He relayed the information that everyone else in America and most of the world already knew: Two towers destroyed. The Pentagon bloodied. Another flight fallen out of the sky into a field in Pennsylvania. His silver bars often caught the glint of the North Carolina sun. “Gentlemen,” he concluded, “if ever there were a time to take this training seriously, that time is right [expletive] now.”
We finished our meals and went back to work. It almost felt like a hoax, as if our instructors were playing a game with us to see if we’d crack. Much of your training in the Marines is based on putting you through mental anguish and measuring and analyzing your reaction.

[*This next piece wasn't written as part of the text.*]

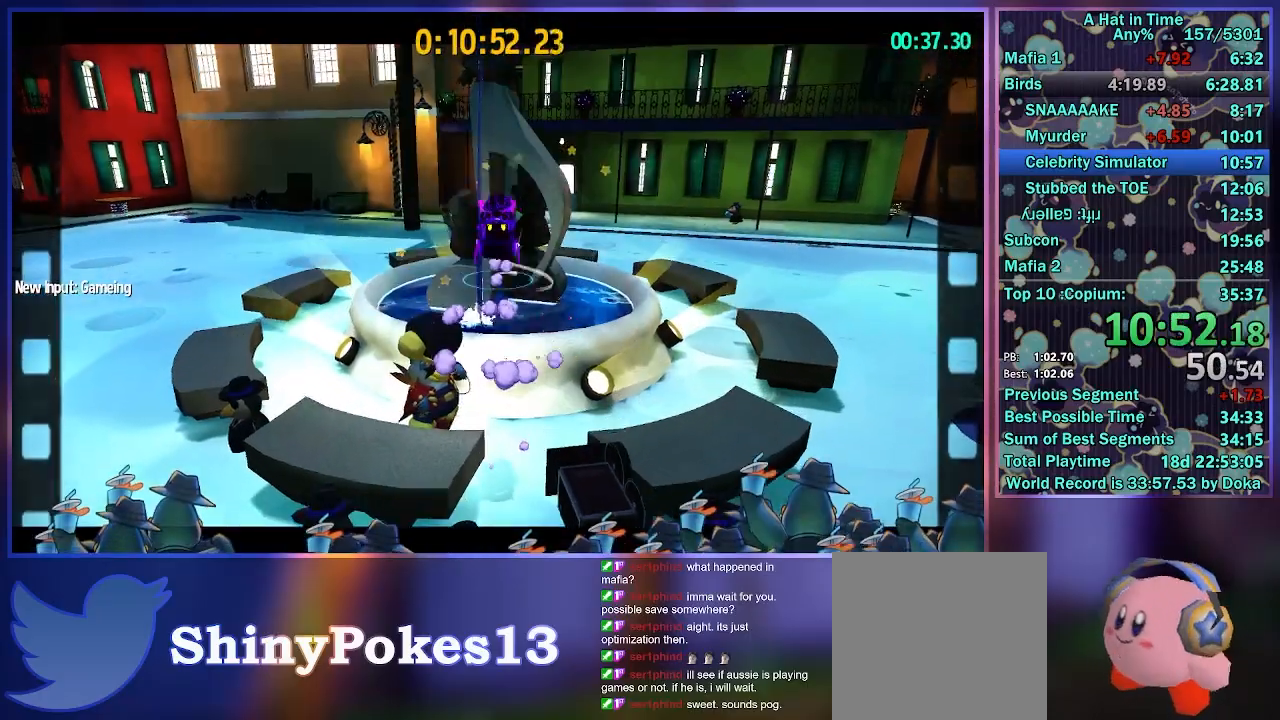
{"buttons": [], "left_stick": "center", "right_stick": "center", "events": [[133, "A", "up"], [267, "left_stick", "center"], [300, "R3", "down"], [450, "R3", "up"]]}
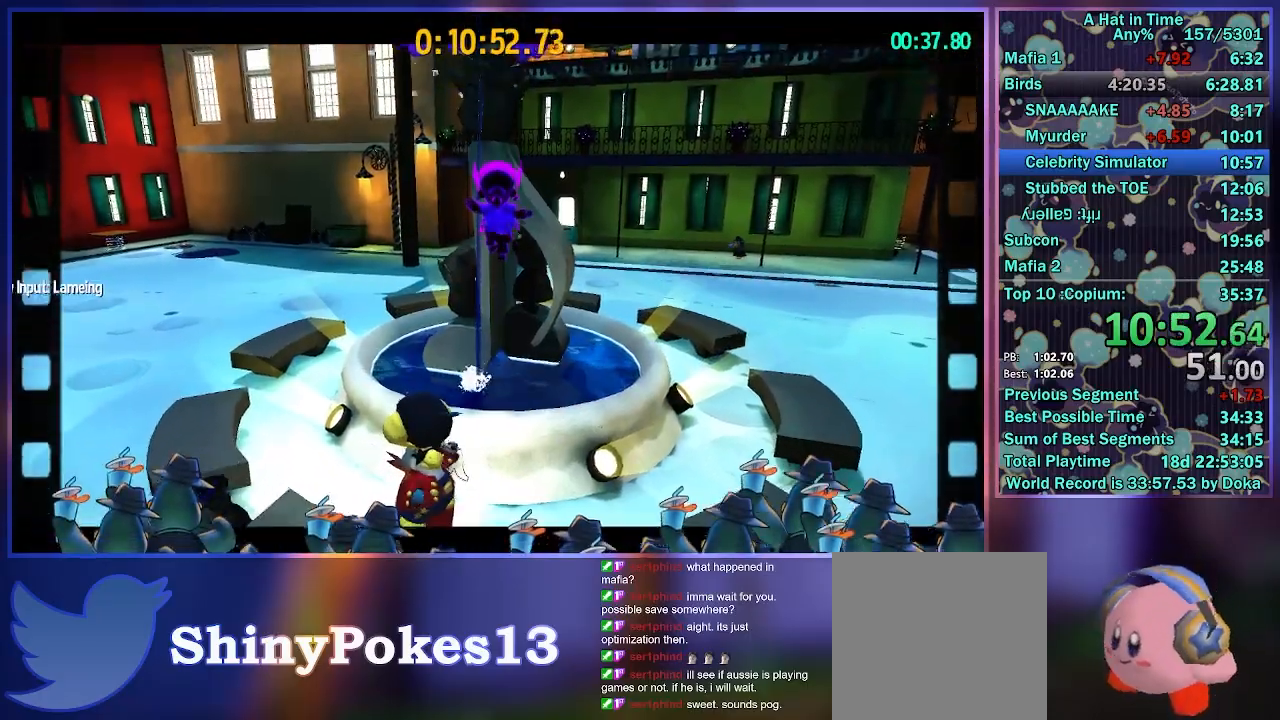
{"buttons": [], "left_stick": "center", "right_stick": "center", "events": []}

A few weeks before, at boot camp, my drill instructors were screaming, “I bet the Chinese are training harder than you!” It felt off-script to suddenly be assigned another enemy, Islamic fundamentalism.
That night, during more navigation training, one of our corpsmen drove his pickup truck to our final rally point at the end of the testing and let his AM radio blast the news. I remembered learning once that when “War of the Worlds” was broadcast on the radio for the first time in 1938, people who heard the transmission freaked out and armed themselves. I listened to the radio for five minutes. The detail was too real to be a hoax. I was already armed.
I was 17 years old, and I knew then that despite having enlisted as a Marine Reservist during peacetime, I would be going to war. If Osama bin Laden had never carried out his attack on American soil, I, as a reservist, would have simply gone to college, cut my hair once a month, graduated at 21 and used the word “Marine” only on my resume.
During my first tour — the invasion of Iraq — the patriotism and resolve we all felt on 9/11 were palpable. Some of the reservists from New York wrote “we will never forget” on their helmets and named their section of the base after 9/11 heroes in their unit who had given their lives that day. I didn’t see the connection between the attacks and our invasion, but I did see this new battle as an effort to prevent future terror and protect the home front.
Bin Laden was still hiding somewhere, but at the time it seemed as though Afghanistan was on its way to becoming a stable democracy. I was eager to be where the new action was, in Iraq.
But the war in Iraq continued even after the president declared “mission accomplished,” and the battle plan and its objectives felt more daunting, overwhelming and confusing during my second tour, a year later.